I just deleted my FriendFeed account. Why?
- Several weeks back I decided to formalize my online presence a bit and to build two online social worlds for myself: a business one centered on LinkedIn and a personal one centered on Facebook.
- I decided that my life-friends didn’t want my Facebook feed polluted with automatic status-ing of my 10 work-related tweets/day. And I was reasonably sure that my work friends didn’t want to see pictures of me in high school. (Or, better put, perhaps I didn’t want them seeing pictures of me in high school.)
- So I used FriendFeed to link together LinkedIn, Blogger, Twitter, and SlideShare. And I de-serviced Facebook as a FriendFeed service, effectively cutting the cord between my business world and my personal one.
Then, today, in my Facebook profile, I noticed that somehow FriendFeed was automatically status-ing my blog posts. Oops. I trusted someone with my credentials and now they’re abusing that trust.
There’s only one solution for that. After spending 10 minutes on FriendFeed trying to figure out how to delete my account, I did. And the difficulty in finding out how to delete my account only increased my desire to.
Social networking is all about trust.
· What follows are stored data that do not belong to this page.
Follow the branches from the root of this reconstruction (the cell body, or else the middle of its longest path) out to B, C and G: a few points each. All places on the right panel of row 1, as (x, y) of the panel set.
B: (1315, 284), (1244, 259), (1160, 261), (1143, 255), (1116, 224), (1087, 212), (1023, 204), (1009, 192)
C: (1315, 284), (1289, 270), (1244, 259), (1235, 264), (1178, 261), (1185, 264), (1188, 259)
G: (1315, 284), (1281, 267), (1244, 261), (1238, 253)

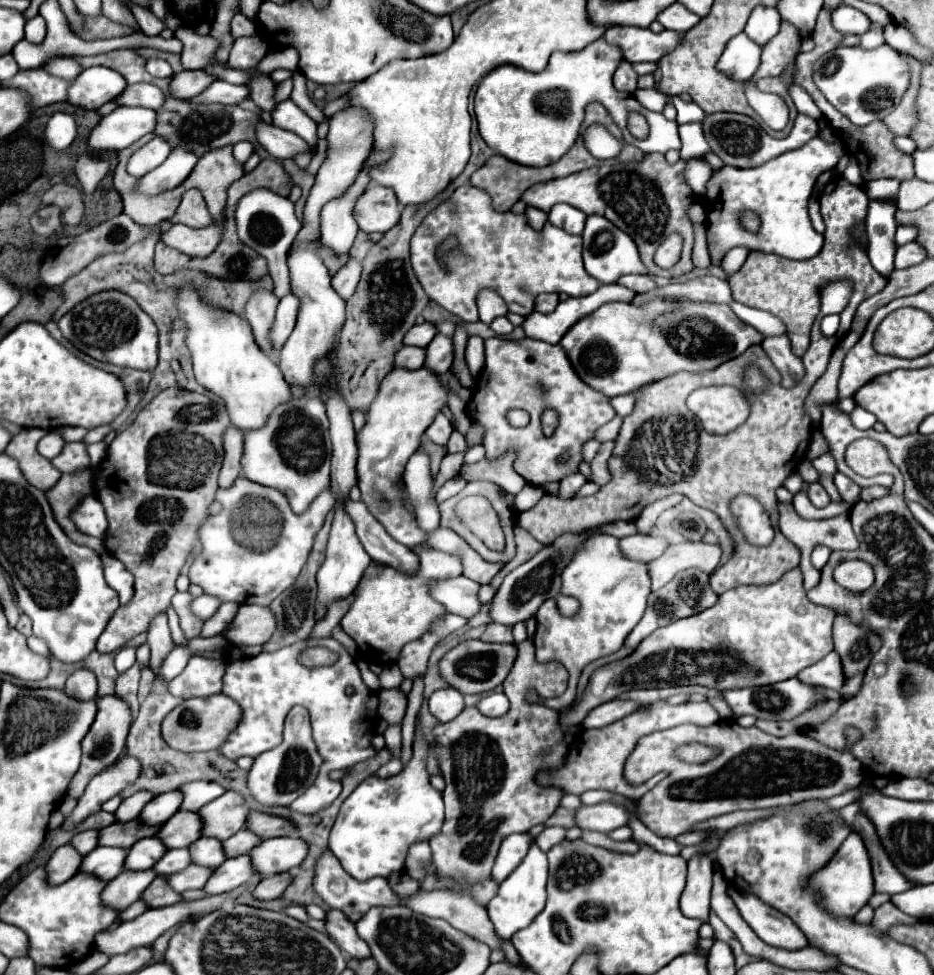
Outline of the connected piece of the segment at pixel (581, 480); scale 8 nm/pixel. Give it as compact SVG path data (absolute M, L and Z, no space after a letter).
M580 472L570 474L568 478L562 478L558 496L560 496L560 498L570 498L570 496L574 496L574 492L576 492L580 486L584 486L586 482L588 482L588 480L586 480L586 476L584 476L584 474L580 474Z

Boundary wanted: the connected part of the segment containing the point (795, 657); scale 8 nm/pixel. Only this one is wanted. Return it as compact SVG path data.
M800 568L784 572L772 584L732 588L720 594L712 608L658 628L630 656L596 670L578 708L570 710L570 714L560 714L560 726L580 724L592 708L634 688L700 684L724 692L794 678L800 670L834 650L832 622L836 614L832 610L830 620L828 610L806 598Z

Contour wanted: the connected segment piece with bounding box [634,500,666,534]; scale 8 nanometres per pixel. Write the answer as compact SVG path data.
M658 500L658 502L650 504L650 506L642 512L642 516L638 516L638 518L634 520L634 524L636 524L636 528L638 528L638 534L650 534L650 530L654 528L654 520L660 516L662 508L666 508L662 502L664 502L664 500Z

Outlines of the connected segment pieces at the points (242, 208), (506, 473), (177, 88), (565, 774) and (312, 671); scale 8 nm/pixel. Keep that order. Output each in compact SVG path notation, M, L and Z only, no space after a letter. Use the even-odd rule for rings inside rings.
M256 188L238 200L234 218L236 218L238 238L246 246L250 246L252 250L256 250L260 256L266 258L268 272L274 280L274 294L278 298L290 294L290 276L288 276L288 266L286 266L286 254L290 250L290 242L294 242L294 234L298 234L298 226L302 226L302 222L294 214L294 204L288 198L282 198L268 188Z
M506 450L500 458L494 460L480 460L476 464L464 464L460 468L460 476L464 480L490 480L502 486L510 494L518 494L518 490L525 486L526 481L518 475L513 464L516 460L516 450Z
M202 70L176 72L170 80L170 94L172 94L172 98L188 100L188 98L200 94L212 80L214 80L214 76L210 76Z
M654 702L652 710L648 710L648 712L634 712L634 714L630 714L630 716L618 720L618 722L612 722L604 728L582 730L570 744L568 764L560 772L542 772L542 774L538 774L538 782L560 786L564 792L578 794L578 796L588 792L588 790L608 790L608 792L614 792L614 794L622 794L630 800L638 800L652 786L656 786L667 776L666 772L660 772L642 786L630 786L624 780L624 776L622 776L624 762L630 756L630 752L634 750L638 740L644 734L652 734L654 730L666 730L666 728L674 728L674 726L681 724L709 726L716 724L716 722L720 722L720 716L718 716L716 708L710 702L688 702L688 704L680 704L680 706L670 706L666 702ZM632 794L640 794L640 796L632 796Z
M334 638L302 640L296 642L294 646L286 646L270 654L262 652L246 660L230 662L226 664L226 672L222 678L222 694L236 700L242 706L242 718L238 726L230 732L230 736L220 748L220 752L230 760L238 760L240 756L256 758L258 754L276 748L278 744L282 744L286 714L298 704L310 712L312 738L324 762L320 766L318 778L314 780L314 786L310 786L298 800L290 804L292 812L318 814L326 810L342 790L342 784L338 780L330 780L328 774L332 770L346 770L356 762L374 756L370 738L374 736L376 726L378 696L362 682L354 658L346 654L346 650L342 650L342 646L334 642ZM314 646L324 646L336 652L338 660L332 666L318 666L318 668L302 666L298 660L300 654L306 648ZM346 688L354 688L354 692L346 694Z

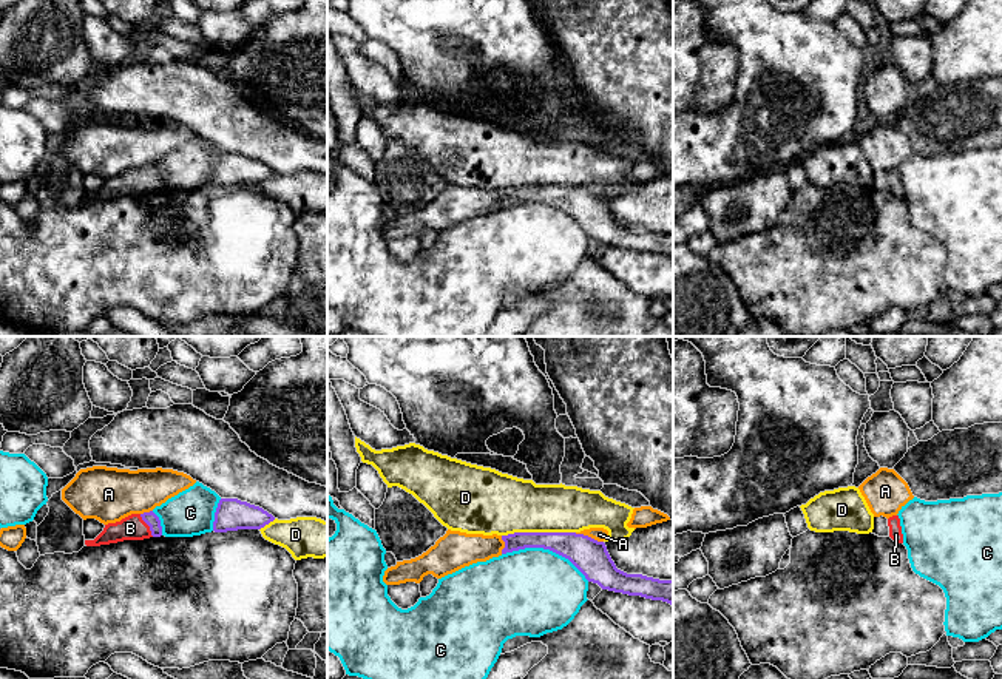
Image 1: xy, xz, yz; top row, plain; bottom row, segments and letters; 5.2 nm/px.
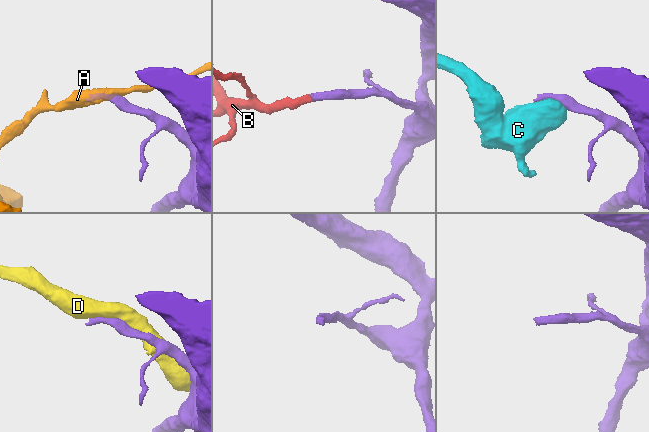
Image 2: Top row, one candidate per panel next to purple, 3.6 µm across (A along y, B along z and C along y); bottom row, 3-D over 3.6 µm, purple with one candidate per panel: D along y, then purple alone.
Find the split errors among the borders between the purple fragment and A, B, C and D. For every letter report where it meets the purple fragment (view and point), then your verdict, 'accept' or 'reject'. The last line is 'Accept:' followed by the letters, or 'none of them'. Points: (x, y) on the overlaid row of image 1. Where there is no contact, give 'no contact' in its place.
A: xz (587, 536) | reject
B: xy (147, 523) | accept
C: xz (545, 548) | reject
D: xz (538, 533) | reject
Accept: B

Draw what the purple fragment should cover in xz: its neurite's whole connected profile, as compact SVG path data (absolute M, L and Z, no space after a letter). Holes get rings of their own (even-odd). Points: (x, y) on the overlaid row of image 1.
M514 532L502 535L502 554L543 548L568 559L588 582L602 589L662 600L673 606L673 580L627 574L616 568L604 542L576 532Z

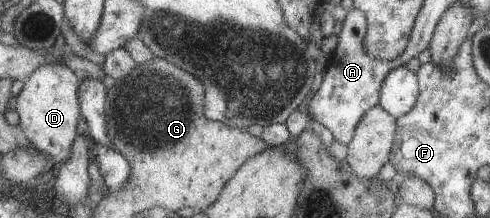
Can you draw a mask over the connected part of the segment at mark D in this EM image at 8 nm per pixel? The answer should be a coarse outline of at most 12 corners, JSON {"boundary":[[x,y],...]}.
{"boundary":[[45,64],[24,82],[20,128],[55,165],[70,159],[79,80]]}

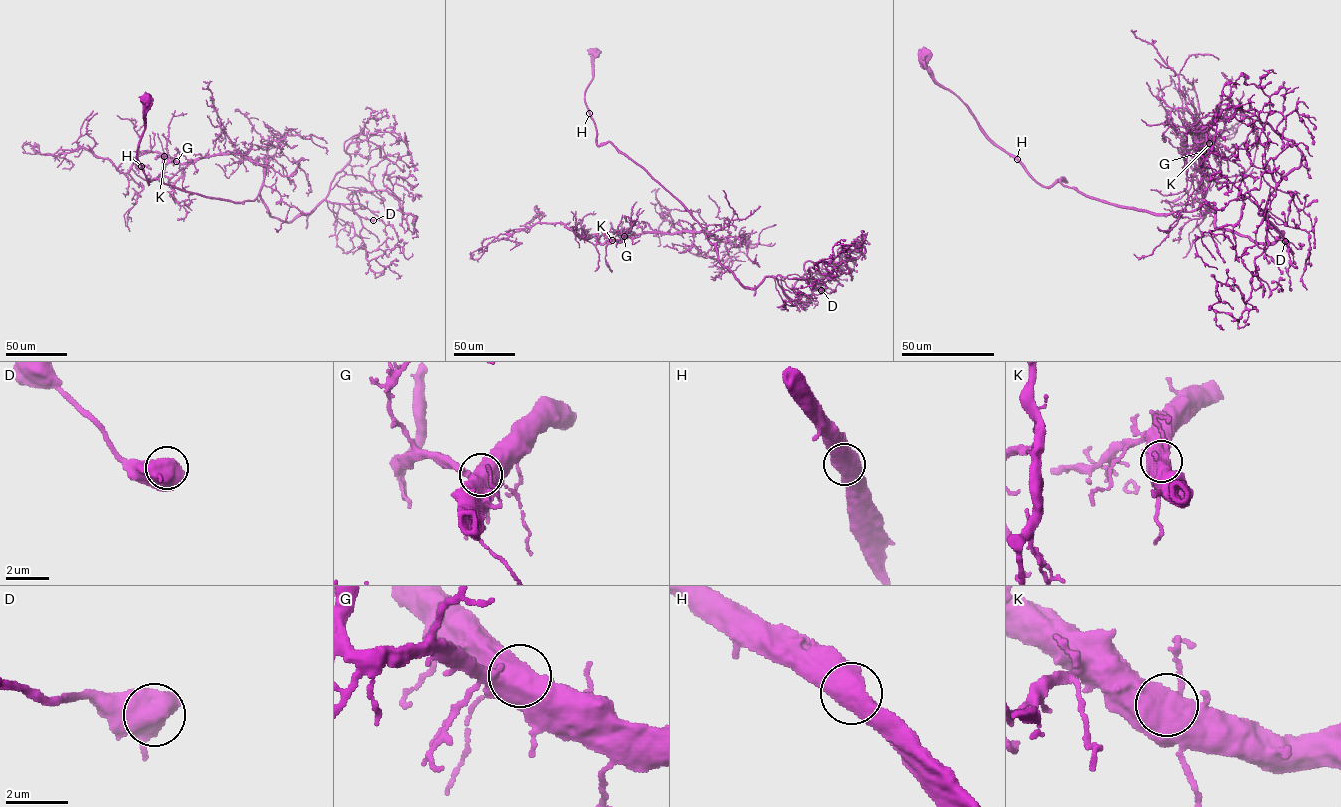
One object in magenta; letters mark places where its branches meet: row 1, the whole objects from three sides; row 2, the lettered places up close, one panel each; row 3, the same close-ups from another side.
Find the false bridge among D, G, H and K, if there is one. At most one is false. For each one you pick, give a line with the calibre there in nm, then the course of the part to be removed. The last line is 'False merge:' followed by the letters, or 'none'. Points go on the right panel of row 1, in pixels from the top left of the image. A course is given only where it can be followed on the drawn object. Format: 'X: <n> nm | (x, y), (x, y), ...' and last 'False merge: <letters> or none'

Trust that the sites will work. Trust that they will maintain security. Trust that they use login credentials responsibly. Trust that the site will make it straightforward to update preferences and delete an account if the owner so chooses.
That trust was violated. Ergo, no more FriendFeed for me.
4 responses so far ↓
1 Anonymous // Dec 2, 2009 at 5:45 pm
Allow FriendFeed to publish posts or comments without prompting me.
Posts will appear on your Wall, in your friends' News Feeds and in applications like Photos, Videos and Notes.
You will be able to change this permission from the Applications Settings page.
-=> Word Verification: incia <=-
2 Dave Kellogg // Dec 3, 2009 at 6:12 am
I concede that I'm perhaps a bad user. But then again, I'm not *that* dumb a guy and I searched (twice) and thought I'd disabled it, but it kept going.
Plus de-servicing Facebook as a service should, imho, been a brute-force, overkill solution that definitely worked.
When I found that *didn't* work, I lost trust. And, as mentioned, FriendFeed's obscuring the delete-my-account option all seemed consistent with the picture.
FWIW, I stopped using AOL a long time when I realized you could sign up online but could only de-sign-up by calling. Bad form.
3 Harsh Agrawal // Feb 27, 2010 at 4:29 am
I use FriendFeed as a lifestream widget, so when it goes down the last cached values get displayed and no harm is done. That’s the only practical use I see for them, but it works really well for that purpose.